# Create own DynDNS Server



## rickyrubbit (Apr 17, 2019)

Hi, anyone can help me how to create own DynDNS Server. I don't know which software can i utilize.


----------



## SirDice (Apr 17, 2019)

What do you mean? Do you need something that registers with a DynDNS(-like) service or do you want to set up your DDNS (Dynamic DNS)?

I have a combination of net/isc-dhcp44-server and dns/bind914 that automatically registered dynamic clients (DHCP) in DNS. That's a little tricky to set up. If I recall correctly net/dnsmasq is a nice convenient package that provides DHCP and DNS and takes care of this automatically.


----------



## tommiie (Apr 17, 2019)

You mean something like this link?

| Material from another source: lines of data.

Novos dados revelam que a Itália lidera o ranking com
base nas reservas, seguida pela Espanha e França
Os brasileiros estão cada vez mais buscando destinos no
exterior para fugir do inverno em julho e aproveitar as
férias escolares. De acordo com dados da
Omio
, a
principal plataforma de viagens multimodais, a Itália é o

A simple google search turned up this article titled "Build your own DynDNS".


----------



## rickyrubbit (Apr 17, 2019)

tommiie said:


> You mean something like this link? A simple google search turned up this article titled "Build your own DynDNS".

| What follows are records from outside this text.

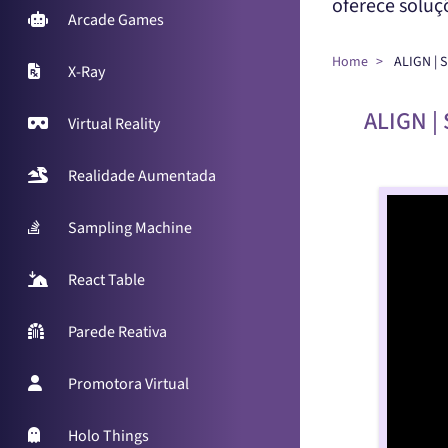
oferece solu
Arcade Games
Home
ALIGN |
X-Ray
ALIGN |
Virtual Reality
Realidade Aumentada
Sampling Machine
React Table
Parede Reativa
Promotora Virtual
Holo Things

yes, but I didn't know if there's a ddserver preconfigured on bsd. I found that article too.


----------



## SirDice (Apr 17, 2019)

Do you have a registered domain name?


----------



## tommiie (Apr 17, 2019)

rickyrubbit said:


> yes, but I didn't know if there's a ddserver preconfigured on bsd. I found that article too.


Please provide some more information then on what your intended goal is (study, business, home...) what you've tried already, which applications you'ld prefer to use etc etc.


----------



## rickyrubbit (Apr 17, 2019)

SirDice said:


> Do you have a registered domain name?


yes of course


----------



## rickyrubbit (Apr 17, 2019)

tommiie said:


> Please provide some more information then on what your intended goal is (study, business, home...) what you've tried already, which applications you'ld prefer to use etc etc.

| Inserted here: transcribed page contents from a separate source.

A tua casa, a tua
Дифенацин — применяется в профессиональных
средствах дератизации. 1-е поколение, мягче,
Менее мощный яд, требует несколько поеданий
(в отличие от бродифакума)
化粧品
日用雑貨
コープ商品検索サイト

I would create my own dyndns service with my personal domain because I wouldn't pay any more services like no-ip or others. That's my goal


----------



## SirDice (Apr 17, 2019)

rickyrubbit said:


> yes of course


It's not as obvious as you might think. Some people seem to think domains just magically appear on the internet and they can inject their own just by running a DNS server. Can't blame them though, it's quite a complex business. 

Is your domain hosted at a provider? Some providers have a nice web-based (RESTful) API you can use to update or modify the domain records. Then it would be easy to script something with Perl or Python to update a specific entry.


----------



## rickyrubbit (Apr 17, 2019)

SirDice said:


> It's not as obvious as you might think. Some people seem to think domains just magically appear on the internet and they can inject their own just by running a DNS server. Can't blame them though, it's quite a complex business.
> 
> Is your domain hosted at a provider? Some providers have a nice web-based (RESTful) API you can use to update or modify the domain records. Then it would be easy to script something with Perl or Python to update a specific entry.


i got internal ns, for edit my dns records.


----------